Seine Gedanken verloren sich in den Schneeflocken, die wie ein grosser Schwarm kleiner Fische auf ihn zuströmten. Dann dachte er an seine Ex-Freundin Natascha, an den Urlaub in Santa Fe, wo sie sich bei einer Tauchexpedition kennengelernt haben. Sie sassen nachts am Strand und schauten in die Sterne. Plötzlich stand sie auf und nahm ihn bei der Hand. Sie rannten durch die Brandung den Strand herunter zu einer kleinen Bucht, wo ein Leuchtturm mit seinen Scheinwerfen über das Wellenmeer strich. Sie rannten immer weiter und weiter. Natascha blieb plötzlich stehen und zeigte auf einen Stern, dem sie folgen wollte. Dann rannte sie immer tiefer in die Brandung hinein, bis sie zwischen den Wellen verschwand.

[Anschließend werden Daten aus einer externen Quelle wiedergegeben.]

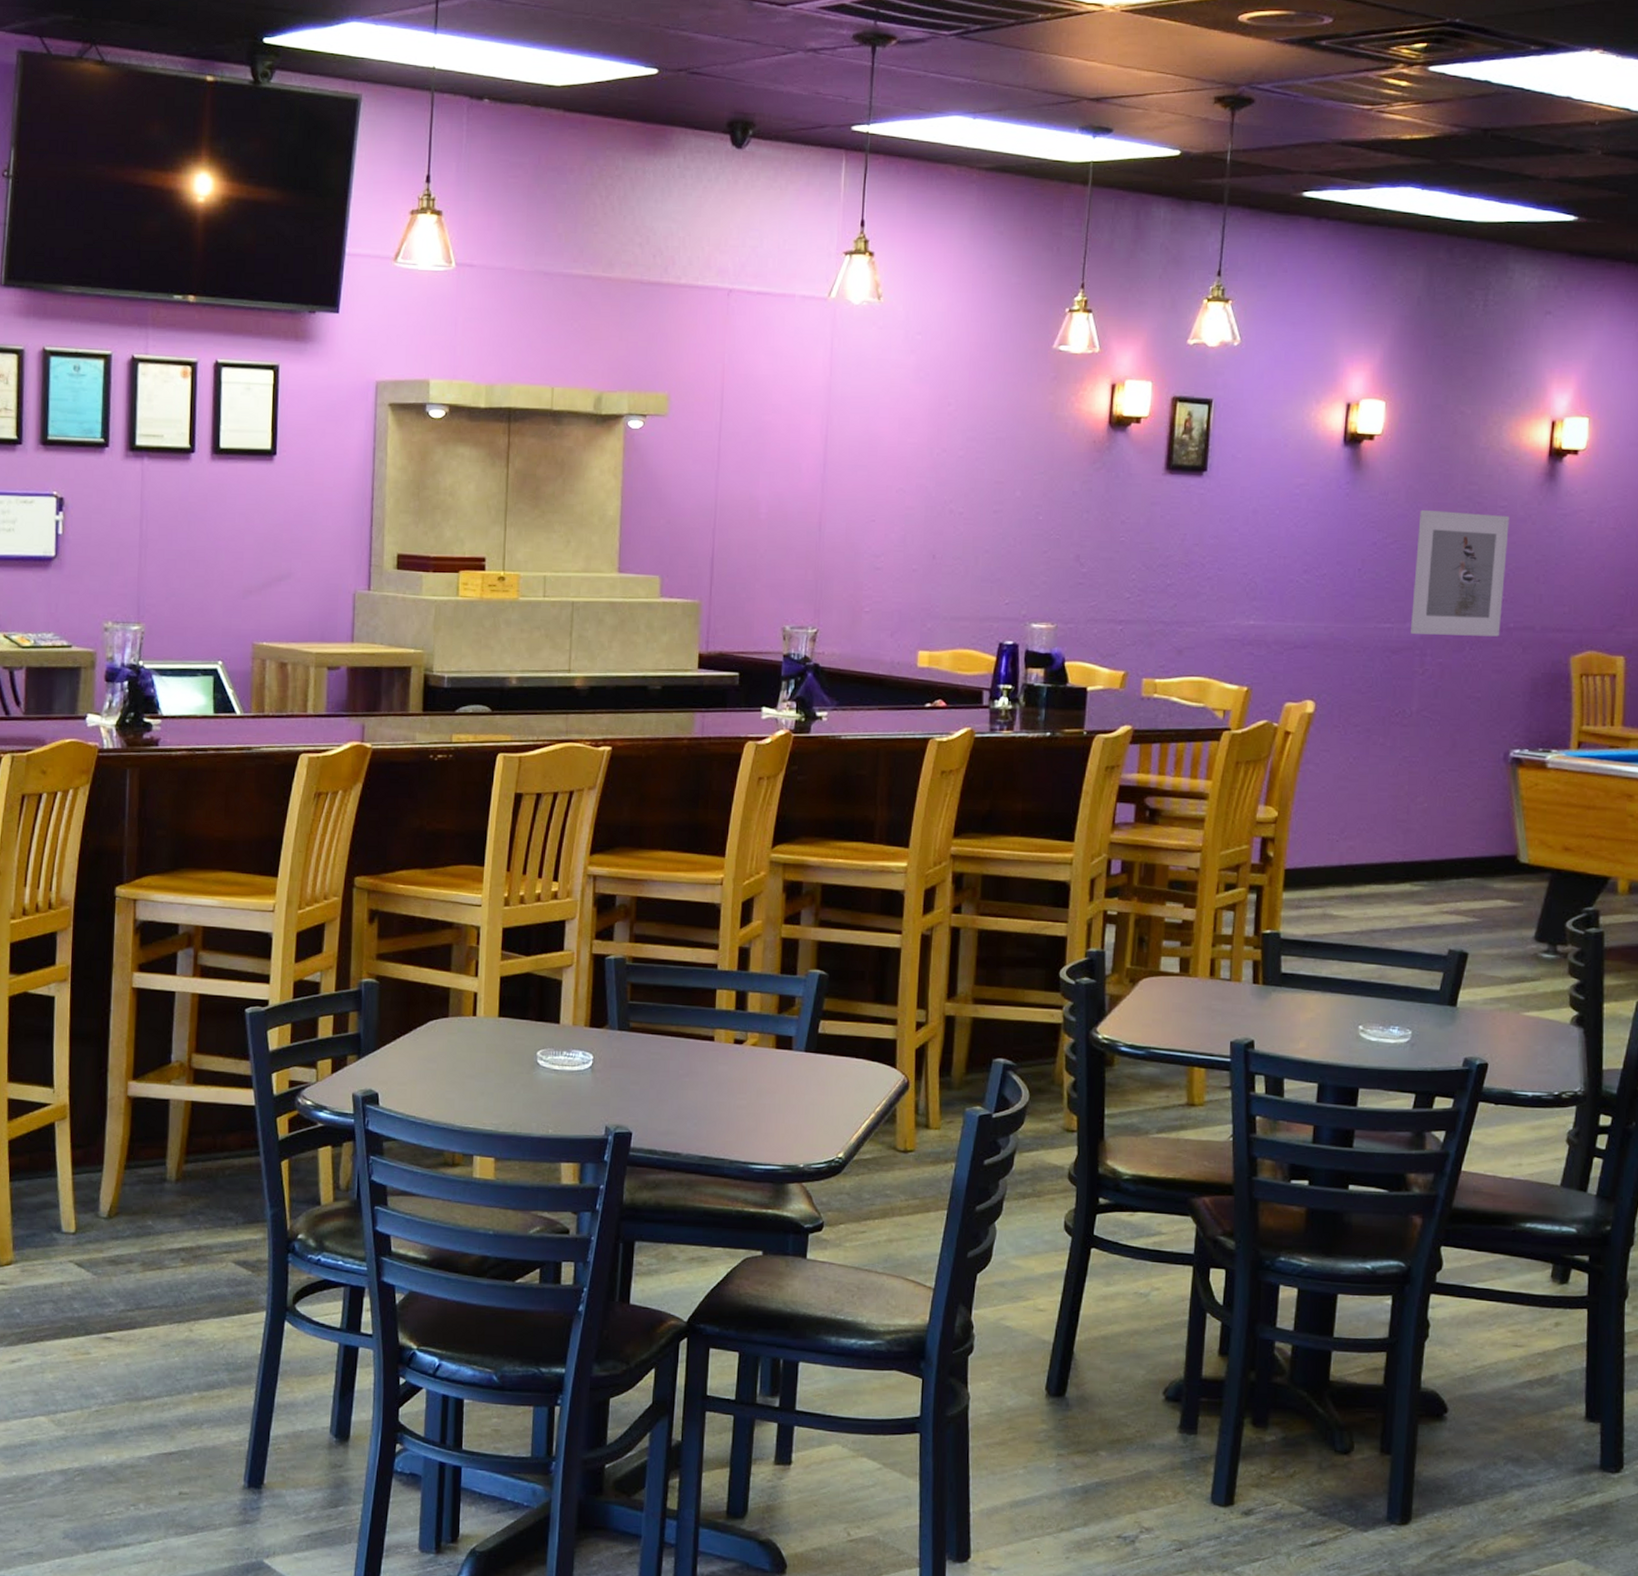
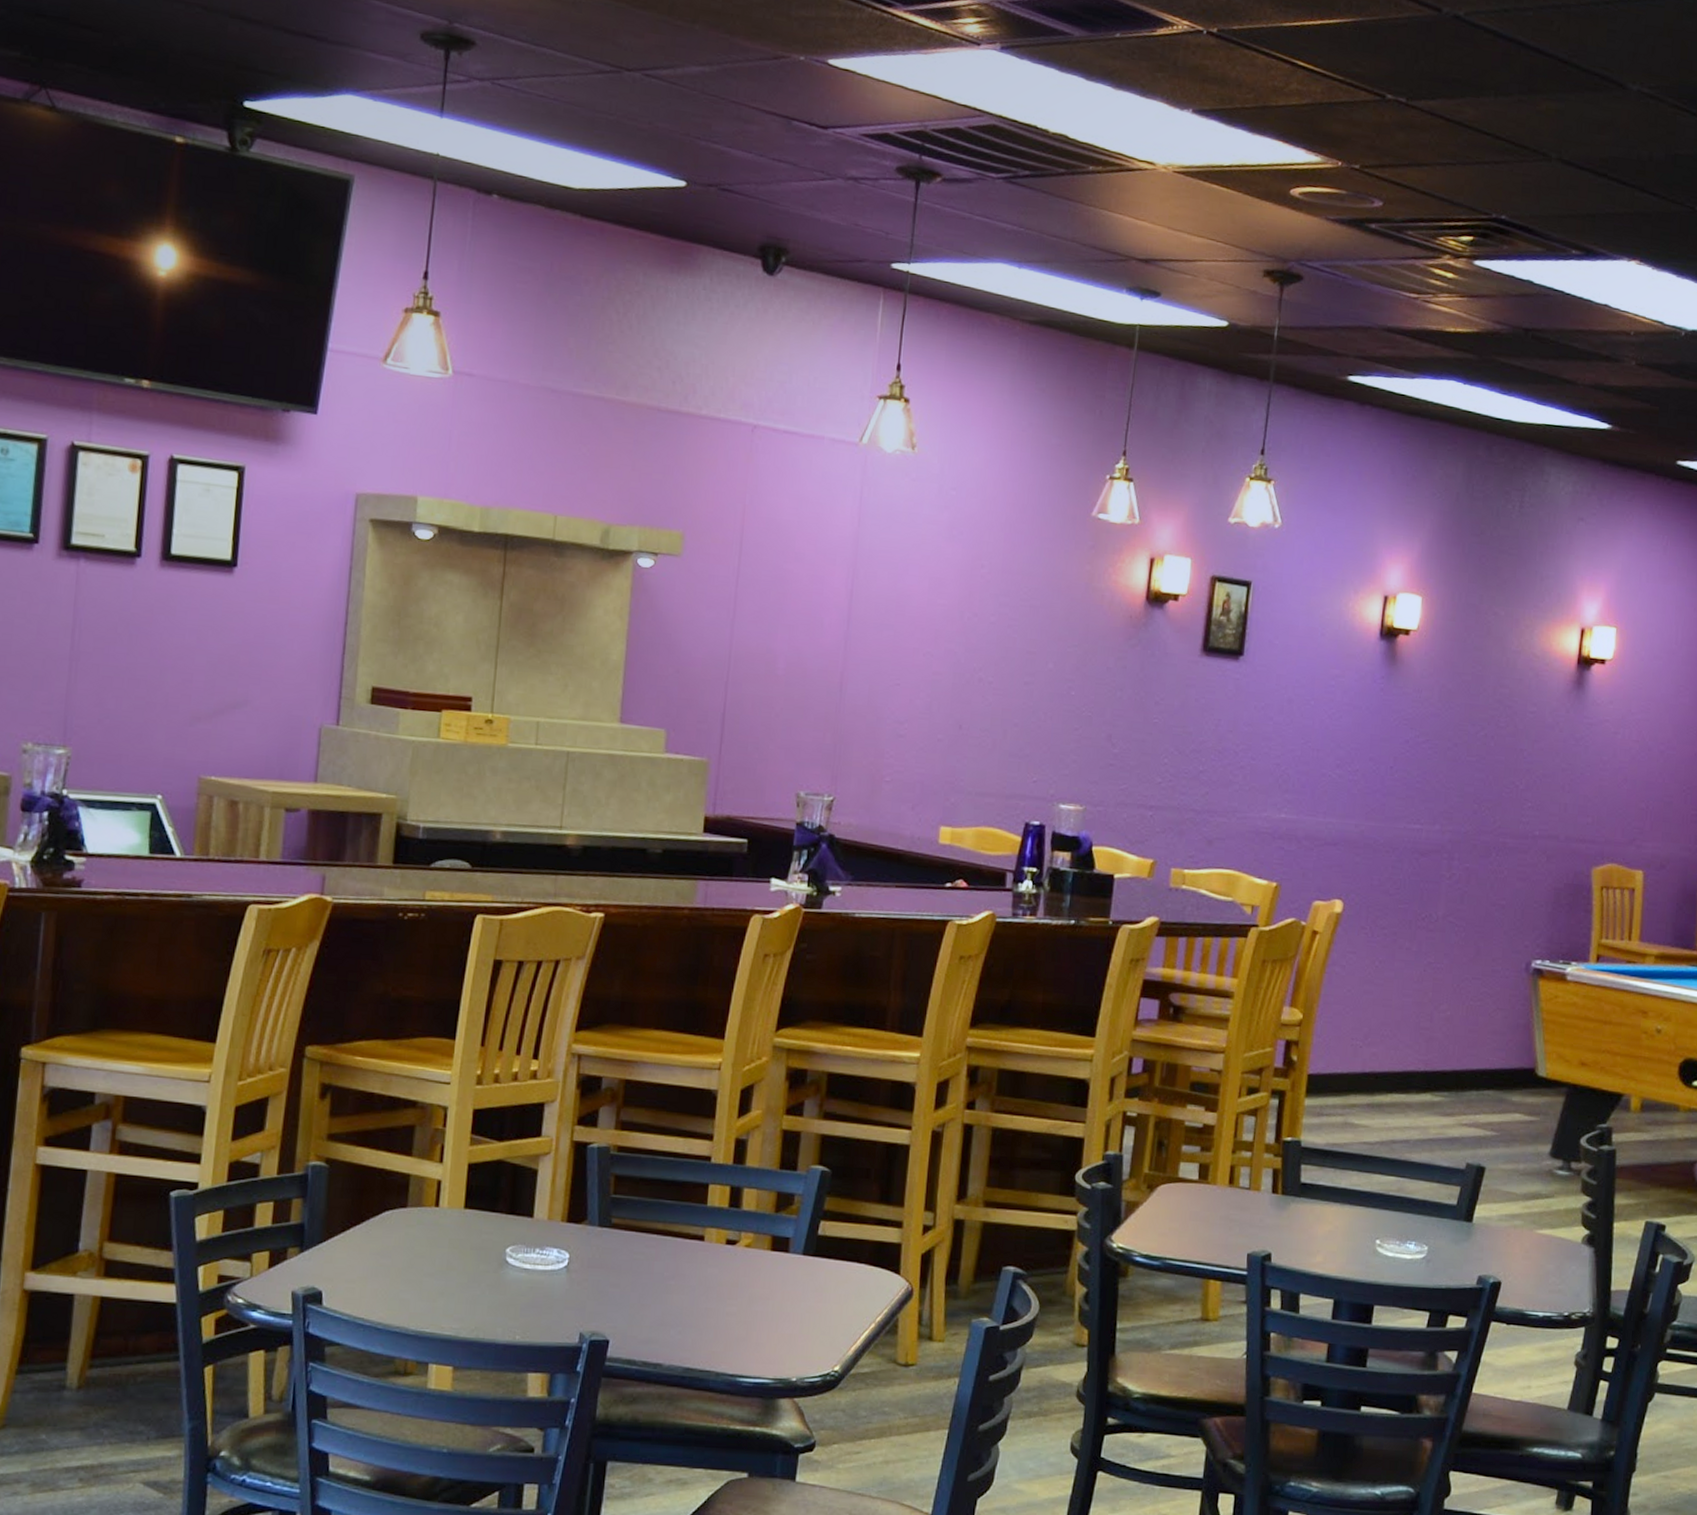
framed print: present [1411,509,1509,637] -> none [1439,709,1538,844]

„Hören Sie. Ich mache Ihnen ein Angebot“, sagte Zehnder, der offenbar wieder aufgewacht war, „wollen Sie denn nicht wissen, wie die Geschichte weitergeht?“
„Von welcher Geschichte reden Sie?“
„Na, von welcher Geschichte wohl. Denken Sie nach.“
„Ihre Geschichte? Sie meinen die Geschichte von Lilli Astaire?“
„Nein, nein. Ihre Geschichte, ich meine Ihre Geschichte. Wollen Sie denn nicht wissen, wie sie weitergeht?“
„Meine Geschichte?“
„Die Geschichte mit Natascha. Sie haben sie mir ja gerade erzählt. Wollen Sie nicht wissen, wie sie weitergeht? Wollen Sie nicht wissen, wohin Natascha geschwommen ist, als sie unter der Brandung verschwunden ist?“
„Ja, natürlich. Denn danach ist sie nie mehr aufgetaucht.“
„Sie wollte zum Leuchtturm, nicht wahr?“
„Ja…“
„Und da war sie ja dann auch. Im Leuchtturm, und wir beide waren unten und haben Natascha rufen gehört:
Ich gehe jetzt durch das zweite Tor nach Solania 4.“
„Was wollen Sie mir damit sagen? Heisst das etwa, dass es sich bei der Magersüchtigen um Natascha handelt? Ich habe sie gar nicht wiedererkannt. Aber das würde ja heissen, dass Natascha lebt?“
„Schauen Sie Ihre Hand an.“
„Was soll ich? Ich soll meine Hand anschauen?“
„Ja, schauen Sie ihre Hand an und zählen Sie Ihre Finger.“
„Sie sind ja völlig verrückt. Aber gut. Fünf, es sind fünf Finger.“
„Sie haben vergessen den Daumen mitzuzählen. Zählen Sie nochmals.“
„Sie haben Recht, es sind sechs Finger, wie ist das möglich? Heisst das, dass ich jetzt gerade…“
„Du träumst. Mach die Augen auf, Kumpel, wir sind gleich da.“ Der Fahrer hatte die Hand nach hinten gestreckt und Dr. Becker auf die Schulter geklopft, „Du bist auf den letzten Kilometern eingepennt, Thomas.“
Dr. Becker spannte alle Muskeln an, um die Müdigkeit aus seinem Körper zu jagen. Jan Zehnder hingegen schlief fest und atmete langsam durch den Mund. Dr. Becker hätte ihm gerne erzählt, was er gerade geträumt hatte, aber er wollte ihn jetzt nicht wecken.
Kurz darauf erreichten sie die Notfallaufnahme im Krankenhaus der Charité, wo man Zehnder die Wunden an den Handgelenken zunähte. Da Geld für Zehnder keine Rolle spielte, sorgte Dr. Becker dafür, dass er für weitere Abklärungen in ein Einzelzimmer der Charité verlegt wurde, wo er rund um die Uhr überwacht und betreut wurde.